Grange received the honour at an event held at GWR’s St Philips Marsh Depot in Bristol to mark the anniversary of the train going into service in 1976.
The Intercity 125 was the first high-speed train to go into service in the UK and is capable of hitting speeds of up to 125mph in regular service. The train is still in regular use by most UK rail companies.
British Rail had, in the 1970s, already been looking to develop a new high-speed train, but according to a 2011 interview with the Financial Times, the impetus for the Intercity 125 project came from Grange himself.
The designer told the FT’s Edwin Heathcote: “I’d been approached by British Rail [in 1968] to design a livery for a new train. It was a bloody ugly thing, it looked like a barrel with a port-hole at the front, but I’d learned never to say no to a commission.
“I’d done some bits and pieces for British Rail by then already – I had a bit of a track record. So, without permission, we started working on a new design, on what a train could be. We tested models in a wind tunnel (slipping the lab technicians at Imperial College a fiver) and we took along the new models, along with all the wind-tunnel information to British Rail.”
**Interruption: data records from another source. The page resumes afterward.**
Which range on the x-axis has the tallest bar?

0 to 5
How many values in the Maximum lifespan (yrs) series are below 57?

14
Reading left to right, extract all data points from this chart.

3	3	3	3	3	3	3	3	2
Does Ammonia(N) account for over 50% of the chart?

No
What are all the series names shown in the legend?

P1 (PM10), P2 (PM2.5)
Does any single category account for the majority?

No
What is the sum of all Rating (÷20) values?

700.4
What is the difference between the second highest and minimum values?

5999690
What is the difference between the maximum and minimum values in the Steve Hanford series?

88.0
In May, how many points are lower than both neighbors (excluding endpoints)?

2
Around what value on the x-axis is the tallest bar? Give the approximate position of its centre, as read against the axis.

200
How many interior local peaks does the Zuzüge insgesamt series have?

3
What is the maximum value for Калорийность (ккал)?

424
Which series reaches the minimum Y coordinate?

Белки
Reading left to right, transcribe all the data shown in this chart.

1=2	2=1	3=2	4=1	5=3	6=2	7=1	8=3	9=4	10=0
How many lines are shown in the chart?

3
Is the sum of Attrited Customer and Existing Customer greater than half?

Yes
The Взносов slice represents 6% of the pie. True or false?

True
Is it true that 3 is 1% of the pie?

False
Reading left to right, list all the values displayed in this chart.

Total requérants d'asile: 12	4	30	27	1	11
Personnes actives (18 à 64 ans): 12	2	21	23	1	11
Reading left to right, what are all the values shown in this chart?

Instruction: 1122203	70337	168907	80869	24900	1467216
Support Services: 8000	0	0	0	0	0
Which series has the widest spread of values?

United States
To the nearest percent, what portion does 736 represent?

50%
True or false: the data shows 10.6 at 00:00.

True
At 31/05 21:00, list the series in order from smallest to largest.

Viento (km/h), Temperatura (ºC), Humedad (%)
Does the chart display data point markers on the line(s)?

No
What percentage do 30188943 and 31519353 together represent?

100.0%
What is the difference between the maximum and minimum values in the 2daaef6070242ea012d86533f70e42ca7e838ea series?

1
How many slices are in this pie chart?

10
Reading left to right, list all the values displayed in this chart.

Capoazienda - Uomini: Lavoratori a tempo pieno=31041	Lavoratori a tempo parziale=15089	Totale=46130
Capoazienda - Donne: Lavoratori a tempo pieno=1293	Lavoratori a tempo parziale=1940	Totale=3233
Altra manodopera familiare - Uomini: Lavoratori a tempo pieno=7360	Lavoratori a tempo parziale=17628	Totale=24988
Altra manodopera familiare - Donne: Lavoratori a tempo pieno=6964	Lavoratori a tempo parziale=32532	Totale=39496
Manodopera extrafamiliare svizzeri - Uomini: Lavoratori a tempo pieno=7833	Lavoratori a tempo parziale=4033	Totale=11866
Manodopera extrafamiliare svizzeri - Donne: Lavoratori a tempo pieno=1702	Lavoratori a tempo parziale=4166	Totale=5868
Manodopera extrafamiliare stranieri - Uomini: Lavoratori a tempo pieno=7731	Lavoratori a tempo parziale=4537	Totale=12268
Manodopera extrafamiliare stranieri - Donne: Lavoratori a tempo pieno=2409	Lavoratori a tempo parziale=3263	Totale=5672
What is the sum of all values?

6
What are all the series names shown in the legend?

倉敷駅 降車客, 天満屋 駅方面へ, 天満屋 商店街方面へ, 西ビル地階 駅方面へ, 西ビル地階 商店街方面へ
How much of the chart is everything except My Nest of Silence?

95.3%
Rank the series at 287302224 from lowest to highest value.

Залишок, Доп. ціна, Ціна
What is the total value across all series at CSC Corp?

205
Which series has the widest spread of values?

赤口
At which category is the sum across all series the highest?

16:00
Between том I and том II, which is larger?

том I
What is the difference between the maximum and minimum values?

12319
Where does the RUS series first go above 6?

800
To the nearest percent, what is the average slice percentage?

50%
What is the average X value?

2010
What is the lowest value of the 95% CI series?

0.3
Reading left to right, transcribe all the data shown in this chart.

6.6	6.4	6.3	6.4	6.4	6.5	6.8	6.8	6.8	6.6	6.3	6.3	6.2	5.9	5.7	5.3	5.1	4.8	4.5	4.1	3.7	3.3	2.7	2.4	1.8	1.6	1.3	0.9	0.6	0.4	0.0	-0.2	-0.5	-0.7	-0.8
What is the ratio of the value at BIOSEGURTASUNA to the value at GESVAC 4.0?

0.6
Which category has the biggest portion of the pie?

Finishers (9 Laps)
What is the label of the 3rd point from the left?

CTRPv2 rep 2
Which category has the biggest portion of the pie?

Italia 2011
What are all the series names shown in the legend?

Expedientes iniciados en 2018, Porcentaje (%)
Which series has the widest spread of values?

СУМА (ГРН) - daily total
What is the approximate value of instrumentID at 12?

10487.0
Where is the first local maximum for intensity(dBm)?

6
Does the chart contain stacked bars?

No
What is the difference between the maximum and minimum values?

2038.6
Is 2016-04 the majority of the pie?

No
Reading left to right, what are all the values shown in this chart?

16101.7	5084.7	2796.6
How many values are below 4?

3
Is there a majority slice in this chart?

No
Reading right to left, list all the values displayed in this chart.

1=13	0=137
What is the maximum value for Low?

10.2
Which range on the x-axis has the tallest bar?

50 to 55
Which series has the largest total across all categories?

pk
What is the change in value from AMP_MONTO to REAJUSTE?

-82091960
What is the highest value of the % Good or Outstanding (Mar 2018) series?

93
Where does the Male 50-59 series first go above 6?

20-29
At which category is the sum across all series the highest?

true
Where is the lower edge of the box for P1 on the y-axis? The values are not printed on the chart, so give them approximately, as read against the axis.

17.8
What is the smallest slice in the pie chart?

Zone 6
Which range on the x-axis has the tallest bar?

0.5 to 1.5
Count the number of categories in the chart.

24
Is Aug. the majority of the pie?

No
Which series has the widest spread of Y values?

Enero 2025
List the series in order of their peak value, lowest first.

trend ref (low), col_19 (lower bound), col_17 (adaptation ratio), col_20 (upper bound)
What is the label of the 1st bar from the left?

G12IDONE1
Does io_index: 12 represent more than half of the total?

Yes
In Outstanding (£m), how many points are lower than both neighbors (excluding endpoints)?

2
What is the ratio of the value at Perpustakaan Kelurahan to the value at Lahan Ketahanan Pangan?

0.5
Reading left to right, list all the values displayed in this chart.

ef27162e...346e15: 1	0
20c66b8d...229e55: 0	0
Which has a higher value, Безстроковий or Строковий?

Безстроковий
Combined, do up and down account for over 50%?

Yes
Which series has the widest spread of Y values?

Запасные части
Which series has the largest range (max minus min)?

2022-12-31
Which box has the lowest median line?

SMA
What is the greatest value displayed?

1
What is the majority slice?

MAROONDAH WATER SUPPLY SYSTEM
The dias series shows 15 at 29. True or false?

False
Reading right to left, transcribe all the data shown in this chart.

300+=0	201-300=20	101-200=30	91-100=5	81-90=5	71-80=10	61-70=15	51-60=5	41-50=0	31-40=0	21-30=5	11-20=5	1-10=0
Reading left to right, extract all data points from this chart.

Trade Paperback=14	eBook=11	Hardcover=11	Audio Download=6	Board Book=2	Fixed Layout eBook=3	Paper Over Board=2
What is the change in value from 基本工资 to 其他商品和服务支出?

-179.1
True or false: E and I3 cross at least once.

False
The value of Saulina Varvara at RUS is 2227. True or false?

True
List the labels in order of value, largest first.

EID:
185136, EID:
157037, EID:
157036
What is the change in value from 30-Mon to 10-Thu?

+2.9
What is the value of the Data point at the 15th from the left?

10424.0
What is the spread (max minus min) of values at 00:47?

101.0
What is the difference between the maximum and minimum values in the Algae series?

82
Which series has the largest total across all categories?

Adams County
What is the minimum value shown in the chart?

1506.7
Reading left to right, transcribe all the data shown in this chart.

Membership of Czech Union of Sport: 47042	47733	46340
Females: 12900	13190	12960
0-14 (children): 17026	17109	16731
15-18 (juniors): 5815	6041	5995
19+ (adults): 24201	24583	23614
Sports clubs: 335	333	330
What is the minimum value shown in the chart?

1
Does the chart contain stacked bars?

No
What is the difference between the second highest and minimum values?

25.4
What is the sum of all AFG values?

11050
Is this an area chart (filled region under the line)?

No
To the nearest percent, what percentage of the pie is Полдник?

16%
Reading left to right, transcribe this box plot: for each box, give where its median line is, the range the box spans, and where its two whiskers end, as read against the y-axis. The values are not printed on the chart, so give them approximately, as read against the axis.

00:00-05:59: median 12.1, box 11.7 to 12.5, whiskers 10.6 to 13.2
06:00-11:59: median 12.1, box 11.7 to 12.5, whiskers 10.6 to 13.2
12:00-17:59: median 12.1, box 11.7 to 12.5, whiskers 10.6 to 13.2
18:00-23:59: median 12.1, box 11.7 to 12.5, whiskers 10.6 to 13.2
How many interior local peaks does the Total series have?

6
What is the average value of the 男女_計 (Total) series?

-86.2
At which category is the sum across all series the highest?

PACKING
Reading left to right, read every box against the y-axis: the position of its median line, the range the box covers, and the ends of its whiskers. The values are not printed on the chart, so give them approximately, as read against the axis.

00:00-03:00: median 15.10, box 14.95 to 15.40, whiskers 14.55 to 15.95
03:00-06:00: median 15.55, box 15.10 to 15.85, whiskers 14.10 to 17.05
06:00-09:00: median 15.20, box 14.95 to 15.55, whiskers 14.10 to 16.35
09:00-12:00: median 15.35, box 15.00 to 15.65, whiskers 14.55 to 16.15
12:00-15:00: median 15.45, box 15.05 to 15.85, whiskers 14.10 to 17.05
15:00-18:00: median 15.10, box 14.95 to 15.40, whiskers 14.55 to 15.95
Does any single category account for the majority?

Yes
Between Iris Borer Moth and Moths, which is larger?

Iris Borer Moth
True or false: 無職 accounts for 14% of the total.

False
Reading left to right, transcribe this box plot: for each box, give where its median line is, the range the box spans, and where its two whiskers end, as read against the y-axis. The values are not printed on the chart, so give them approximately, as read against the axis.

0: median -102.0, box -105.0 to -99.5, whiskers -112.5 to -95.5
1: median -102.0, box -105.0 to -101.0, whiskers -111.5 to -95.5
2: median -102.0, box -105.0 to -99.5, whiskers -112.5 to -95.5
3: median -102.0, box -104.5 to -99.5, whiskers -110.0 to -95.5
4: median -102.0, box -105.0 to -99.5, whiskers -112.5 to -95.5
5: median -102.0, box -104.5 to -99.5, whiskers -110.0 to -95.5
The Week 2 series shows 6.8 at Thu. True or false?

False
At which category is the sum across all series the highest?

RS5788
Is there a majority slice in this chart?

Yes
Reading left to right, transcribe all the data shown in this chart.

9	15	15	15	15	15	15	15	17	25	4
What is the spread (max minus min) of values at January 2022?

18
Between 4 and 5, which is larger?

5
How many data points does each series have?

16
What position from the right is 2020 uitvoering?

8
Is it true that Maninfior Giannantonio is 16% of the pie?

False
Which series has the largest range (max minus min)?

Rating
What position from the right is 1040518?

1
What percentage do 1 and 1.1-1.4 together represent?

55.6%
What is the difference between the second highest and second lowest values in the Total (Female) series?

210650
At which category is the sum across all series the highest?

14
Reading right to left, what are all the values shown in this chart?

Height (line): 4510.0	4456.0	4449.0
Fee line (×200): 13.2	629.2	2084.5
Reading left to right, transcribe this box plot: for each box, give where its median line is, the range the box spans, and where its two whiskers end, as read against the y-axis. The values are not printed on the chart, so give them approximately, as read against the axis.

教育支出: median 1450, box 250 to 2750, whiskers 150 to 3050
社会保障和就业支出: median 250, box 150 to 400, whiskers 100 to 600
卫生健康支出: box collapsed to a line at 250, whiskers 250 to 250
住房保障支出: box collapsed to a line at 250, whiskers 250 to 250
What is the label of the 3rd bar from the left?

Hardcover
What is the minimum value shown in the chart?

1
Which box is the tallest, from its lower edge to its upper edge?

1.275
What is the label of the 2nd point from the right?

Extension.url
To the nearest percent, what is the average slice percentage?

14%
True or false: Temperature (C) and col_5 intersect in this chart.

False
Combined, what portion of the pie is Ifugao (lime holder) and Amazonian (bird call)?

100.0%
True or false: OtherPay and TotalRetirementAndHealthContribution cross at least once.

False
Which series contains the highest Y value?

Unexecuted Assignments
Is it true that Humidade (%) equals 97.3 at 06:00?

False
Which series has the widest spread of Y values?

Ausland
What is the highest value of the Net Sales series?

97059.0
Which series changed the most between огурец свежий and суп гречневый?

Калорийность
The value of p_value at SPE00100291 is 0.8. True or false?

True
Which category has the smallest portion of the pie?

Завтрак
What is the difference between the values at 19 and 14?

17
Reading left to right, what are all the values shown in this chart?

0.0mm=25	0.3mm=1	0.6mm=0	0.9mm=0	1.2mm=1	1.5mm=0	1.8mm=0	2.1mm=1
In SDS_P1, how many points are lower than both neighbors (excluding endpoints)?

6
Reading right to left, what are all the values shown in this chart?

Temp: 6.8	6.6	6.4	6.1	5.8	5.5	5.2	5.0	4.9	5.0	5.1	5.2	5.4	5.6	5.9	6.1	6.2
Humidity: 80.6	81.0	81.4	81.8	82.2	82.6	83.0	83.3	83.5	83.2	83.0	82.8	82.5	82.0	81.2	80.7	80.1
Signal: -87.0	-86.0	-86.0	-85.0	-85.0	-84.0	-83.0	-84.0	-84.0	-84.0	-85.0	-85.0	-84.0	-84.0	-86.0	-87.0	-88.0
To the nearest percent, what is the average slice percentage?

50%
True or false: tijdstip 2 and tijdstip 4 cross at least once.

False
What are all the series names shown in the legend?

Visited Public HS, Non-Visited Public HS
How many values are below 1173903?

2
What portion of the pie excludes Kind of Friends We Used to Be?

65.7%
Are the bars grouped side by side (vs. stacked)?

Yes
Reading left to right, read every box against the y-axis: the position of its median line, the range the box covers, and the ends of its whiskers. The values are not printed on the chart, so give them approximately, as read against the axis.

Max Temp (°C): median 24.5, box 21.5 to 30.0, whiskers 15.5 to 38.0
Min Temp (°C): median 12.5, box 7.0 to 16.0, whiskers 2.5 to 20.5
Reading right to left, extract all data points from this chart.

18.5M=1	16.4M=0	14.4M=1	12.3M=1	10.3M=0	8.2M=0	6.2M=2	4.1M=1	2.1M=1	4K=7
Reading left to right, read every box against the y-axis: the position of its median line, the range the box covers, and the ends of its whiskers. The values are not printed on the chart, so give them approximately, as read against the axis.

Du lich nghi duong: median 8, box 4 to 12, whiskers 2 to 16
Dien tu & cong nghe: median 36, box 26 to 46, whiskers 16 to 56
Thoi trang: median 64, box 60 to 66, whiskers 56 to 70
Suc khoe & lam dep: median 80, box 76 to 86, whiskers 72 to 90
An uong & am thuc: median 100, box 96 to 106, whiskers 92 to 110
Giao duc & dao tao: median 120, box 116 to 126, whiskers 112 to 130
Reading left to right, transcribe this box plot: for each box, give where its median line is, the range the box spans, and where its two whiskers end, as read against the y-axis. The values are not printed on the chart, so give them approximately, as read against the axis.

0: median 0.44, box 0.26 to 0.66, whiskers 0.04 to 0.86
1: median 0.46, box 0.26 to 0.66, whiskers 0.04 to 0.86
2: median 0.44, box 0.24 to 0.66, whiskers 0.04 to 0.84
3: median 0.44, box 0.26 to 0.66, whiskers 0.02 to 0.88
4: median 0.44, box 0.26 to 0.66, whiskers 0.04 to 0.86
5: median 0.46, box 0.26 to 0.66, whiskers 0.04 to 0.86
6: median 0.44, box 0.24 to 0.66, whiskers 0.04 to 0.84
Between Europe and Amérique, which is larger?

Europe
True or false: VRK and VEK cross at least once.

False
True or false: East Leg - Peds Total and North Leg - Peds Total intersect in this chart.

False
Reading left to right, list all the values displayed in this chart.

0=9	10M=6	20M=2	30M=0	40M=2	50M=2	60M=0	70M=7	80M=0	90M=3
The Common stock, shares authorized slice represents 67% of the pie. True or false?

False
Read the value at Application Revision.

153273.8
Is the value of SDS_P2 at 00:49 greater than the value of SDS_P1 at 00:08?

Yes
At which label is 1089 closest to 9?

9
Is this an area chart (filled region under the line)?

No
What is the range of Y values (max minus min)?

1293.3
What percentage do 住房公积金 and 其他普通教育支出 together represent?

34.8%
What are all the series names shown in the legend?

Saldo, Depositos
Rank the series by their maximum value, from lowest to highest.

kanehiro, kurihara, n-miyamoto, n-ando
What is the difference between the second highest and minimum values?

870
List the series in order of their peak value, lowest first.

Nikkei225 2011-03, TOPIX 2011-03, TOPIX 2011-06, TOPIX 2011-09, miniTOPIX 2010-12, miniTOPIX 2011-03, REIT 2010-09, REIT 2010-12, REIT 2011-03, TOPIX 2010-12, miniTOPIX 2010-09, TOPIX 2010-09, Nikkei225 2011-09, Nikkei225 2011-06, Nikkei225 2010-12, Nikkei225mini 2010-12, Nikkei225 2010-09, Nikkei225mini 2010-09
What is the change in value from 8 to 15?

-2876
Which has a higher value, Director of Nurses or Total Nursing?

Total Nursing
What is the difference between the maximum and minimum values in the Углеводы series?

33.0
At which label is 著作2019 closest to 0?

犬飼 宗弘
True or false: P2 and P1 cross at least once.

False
When Heathcote later asked Grange which of his designs he is most proud of, the designer said: “The train still takes some beating. There’s nothing like having to live with your designs and it sounds arrogant but there’s not much I would change about it today.”
However, in a 1996 interview for Design Week, Grange told Michael Evamy that he would be happy to see the Intercity 125 replaced.
The Conservative government at the time was in the middle of privatising British Rail, and Evamy pointed out that this would likely herald a drought of investment in rolling stock.
This in turn would see the Intercity 125 run “well into the 21st century”. Grange’s response was “That’s wrong, because it means there are a lot of other things not being renewed that ought to be.”
After four decades in service though, the Intercity 125 is now set to be replaced on the UK’s rail tracks.
Hitachi Rail Europe has developed the Hitachi Class 800 and Class 801 trains, which feature interiors by DCA Design International, which are set to come into service in 2018 and will, according to the company, be “one of the most advanced trains on the UK’s rail network”.
Virgin has already unveiled the livery and name for its Hitachi fleet, which will be called Virgin Azuma trains and will run on the East Coast Main Line.
And like Grange’s iconic design, the new trains will initially run at a top speed of 125mph.